Jujiro Matsuda, né en 1875 dans une famille de douze enfants (c'est le plus jeune), a des velléités de réussite dans l'industrie. Le jeune garçon né à Hiroshima part pour la ville d'Osaka où il crée un business de pompes à eau en utilisant une technologie brevetée, amasse un pécule et revient à sa ville d'origine. Il rejoint alors Toyo Cork Kogyo Co. , Ltd, entreprise fondée en 1920, première pierre de ce qui deviendra par la suite Mazda (en japonais, le nom se prononce “matsuda” comme son président). Le business ? La production de plaques de liège. Un matériau qui sera repris sous forme de clin d'œil dans l'habitacle de la toute dernière Mazda, la MX-30, premier modèle 100 % électrique de la marque qui sort cette année… Mais au fil de différentes catastrophes qui marqueront la vie de l'usine (incendie, tremblement de terre) et avec la concurrence grandissante sur le marché du liège, Matsuda décide de se concentrer sur les machines-outils avant de s'intéresser à une industrie florissante : les véhicules. Oh, nous sommes loin des petits roadsters et des sportives à moteur rotatif.

Le nom Mazda est à la fois une référence à son créateur et au dieu perse de la lumière, Ahura Mazda

Après un premier prototype de moto, la priorité est donnée aux véhicules au meilleur compromis prix/utilité, des sortes de motos façon pick-up à trois roues. Ainsi, en 1931, le Mazda-Go est lancé, portant pour la première fois ce nom, à la fois référence à son créateur et au dieu perse de la lumière, Ahura Mazda. C'est un engin bien modeste avec son monocylindre refroidi par air (développé en interne, 482 cm3 pour 9,4 chevaux) et avec une boîte trois rapports.

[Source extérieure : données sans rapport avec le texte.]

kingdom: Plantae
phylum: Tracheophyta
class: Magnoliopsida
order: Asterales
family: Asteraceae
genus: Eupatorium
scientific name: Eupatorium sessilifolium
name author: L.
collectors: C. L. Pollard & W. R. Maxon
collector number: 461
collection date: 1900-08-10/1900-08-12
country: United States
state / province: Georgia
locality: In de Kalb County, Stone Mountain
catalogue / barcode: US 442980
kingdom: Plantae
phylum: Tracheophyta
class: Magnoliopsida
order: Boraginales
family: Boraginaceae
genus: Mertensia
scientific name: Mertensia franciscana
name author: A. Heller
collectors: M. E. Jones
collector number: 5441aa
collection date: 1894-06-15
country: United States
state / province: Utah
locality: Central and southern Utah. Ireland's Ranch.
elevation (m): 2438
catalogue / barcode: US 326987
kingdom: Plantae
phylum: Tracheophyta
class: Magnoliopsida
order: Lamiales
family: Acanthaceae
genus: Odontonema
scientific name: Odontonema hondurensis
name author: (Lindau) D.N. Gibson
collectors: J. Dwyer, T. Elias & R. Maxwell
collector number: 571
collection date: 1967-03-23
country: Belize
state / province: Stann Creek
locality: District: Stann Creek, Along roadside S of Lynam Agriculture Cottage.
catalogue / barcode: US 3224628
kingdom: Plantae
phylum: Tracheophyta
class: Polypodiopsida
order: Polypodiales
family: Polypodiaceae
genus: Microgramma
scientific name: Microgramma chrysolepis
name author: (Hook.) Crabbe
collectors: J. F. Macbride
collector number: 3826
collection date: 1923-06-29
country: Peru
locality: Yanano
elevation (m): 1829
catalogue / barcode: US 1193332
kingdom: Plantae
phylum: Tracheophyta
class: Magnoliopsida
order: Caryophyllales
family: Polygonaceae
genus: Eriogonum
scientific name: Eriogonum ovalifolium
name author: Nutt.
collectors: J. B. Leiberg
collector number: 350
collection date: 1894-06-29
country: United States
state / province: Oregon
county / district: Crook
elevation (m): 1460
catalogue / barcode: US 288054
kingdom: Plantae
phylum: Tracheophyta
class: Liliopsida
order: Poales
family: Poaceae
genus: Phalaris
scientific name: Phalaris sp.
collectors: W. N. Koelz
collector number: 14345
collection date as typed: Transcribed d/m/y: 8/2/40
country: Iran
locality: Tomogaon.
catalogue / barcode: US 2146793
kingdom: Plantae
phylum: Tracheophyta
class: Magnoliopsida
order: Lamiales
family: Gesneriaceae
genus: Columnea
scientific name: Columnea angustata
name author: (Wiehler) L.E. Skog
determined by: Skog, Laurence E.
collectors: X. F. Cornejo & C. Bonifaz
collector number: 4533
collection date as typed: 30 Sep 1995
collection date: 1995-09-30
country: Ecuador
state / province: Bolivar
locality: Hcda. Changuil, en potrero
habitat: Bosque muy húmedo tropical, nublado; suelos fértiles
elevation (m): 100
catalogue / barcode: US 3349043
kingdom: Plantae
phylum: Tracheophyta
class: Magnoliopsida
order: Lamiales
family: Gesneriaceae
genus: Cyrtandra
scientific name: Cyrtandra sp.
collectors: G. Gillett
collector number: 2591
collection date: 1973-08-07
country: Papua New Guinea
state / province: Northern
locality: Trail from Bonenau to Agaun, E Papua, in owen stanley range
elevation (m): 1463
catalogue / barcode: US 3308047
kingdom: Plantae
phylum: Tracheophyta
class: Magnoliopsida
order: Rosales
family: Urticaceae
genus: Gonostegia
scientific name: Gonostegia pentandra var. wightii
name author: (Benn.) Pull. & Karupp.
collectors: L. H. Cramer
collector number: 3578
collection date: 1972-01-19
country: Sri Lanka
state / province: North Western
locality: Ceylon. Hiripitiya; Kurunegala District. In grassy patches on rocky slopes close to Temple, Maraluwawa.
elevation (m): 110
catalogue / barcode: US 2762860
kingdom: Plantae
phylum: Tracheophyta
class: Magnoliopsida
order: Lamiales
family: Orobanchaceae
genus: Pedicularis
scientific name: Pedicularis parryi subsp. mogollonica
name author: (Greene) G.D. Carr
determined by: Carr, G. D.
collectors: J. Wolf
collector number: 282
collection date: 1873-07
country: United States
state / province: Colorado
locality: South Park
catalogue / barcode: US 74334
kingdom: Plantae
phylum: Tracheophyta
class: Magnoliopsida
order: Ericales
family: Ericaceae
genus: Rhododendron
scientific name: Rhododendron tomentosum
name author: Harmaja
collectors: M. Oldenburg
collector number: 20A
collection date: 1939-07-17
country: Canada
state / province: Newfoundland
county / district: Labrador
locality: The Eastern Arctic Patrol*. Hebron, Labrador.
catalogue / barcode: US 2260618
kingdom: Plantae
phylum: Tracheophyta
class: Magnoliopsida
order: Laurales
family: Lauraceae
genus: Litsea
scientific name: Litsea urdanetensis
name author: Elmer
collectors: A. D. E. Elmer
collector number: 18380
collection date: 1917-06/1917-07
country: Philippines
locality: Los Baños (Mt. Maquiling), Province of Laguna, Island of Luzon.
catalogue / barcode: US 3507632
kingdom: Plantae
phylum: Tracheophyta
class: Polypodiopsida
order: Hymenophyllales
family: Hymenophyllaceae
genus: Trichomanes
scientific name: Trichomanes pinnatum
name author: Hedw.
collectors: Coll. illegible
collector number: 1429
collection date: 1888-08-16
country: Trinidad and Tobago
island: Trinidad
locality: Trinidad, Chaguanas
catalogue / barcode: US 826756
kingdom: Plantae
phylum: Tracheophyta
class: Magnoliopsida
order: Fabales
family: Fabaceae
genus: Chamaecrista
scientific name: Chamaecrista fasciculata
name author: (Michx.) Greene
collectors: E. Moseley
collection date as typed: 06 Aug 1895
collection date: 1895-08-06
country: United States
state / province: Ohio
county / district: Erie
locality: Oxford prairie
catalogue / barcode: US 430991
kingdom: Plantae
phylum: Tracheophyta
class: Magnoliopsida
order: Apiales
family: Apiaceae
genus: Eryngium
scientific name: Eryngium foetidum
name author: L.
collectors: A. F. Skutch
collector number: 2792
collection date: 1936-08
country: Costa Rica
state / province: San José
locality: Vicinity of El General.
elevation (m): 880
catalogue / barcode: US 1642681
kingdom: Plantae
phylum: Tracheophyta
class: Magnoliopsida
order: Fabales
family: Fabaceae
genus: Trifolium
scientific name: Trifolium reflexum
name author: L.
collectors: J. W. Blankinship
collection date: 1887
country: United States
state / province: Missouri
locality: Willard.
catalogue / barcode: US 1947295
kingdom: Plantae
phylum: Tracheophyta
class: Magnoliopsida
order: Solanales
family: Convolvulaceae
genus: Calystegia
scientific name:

Il connaît le succès, est décliné en différentes versions par la suite et, dès 1940, un prototype de la première vraie automobile Mazda est développé. Puis vient la guerre, l'engagement du Japon auprès de l'Allemagne et la réplique américaine qui touche au cœur le berceau de la marque : Hiroshima. La première bombe nucléaire de l'histoire (nommée Little Boy) est ainsi larguée le 6 août 1945 en plein dans la ville, provoquant la sidération, rasant une bonne partie des bâtiments et tuant des dizaines de milliers de personnes, sur le coup et plus tard, en conséquence des blessures et radiations. Un drame absolu dont la ville est ressortie pourtant forte et soudée, avec une volonté incroyable. Les chaînes de production purent repartir quelques mois à peine après la catastrophe, sortant à nouveaux des utilitaires à trois roues. En attendant l'avènement de l'automobile, la vraie. C'est en 1960 que sort des chaînes la première voiture particulière de Mazda, la (toute) petite R360 Coupé. Comme Fiat en Italie, elle accompagne une économie florissante et offre l'accès à une automobile à des couches de population qui peuvent pour la première fois l'envisager. Un joli petit “pot de yaourt” de quatre places, 380 kg, 16 chevaux (bicylindre en V de 356 cm3 ) et capable de rouler à 90 km/h, le tout pour 300 000 yens, un prix très abordable pour l'époque.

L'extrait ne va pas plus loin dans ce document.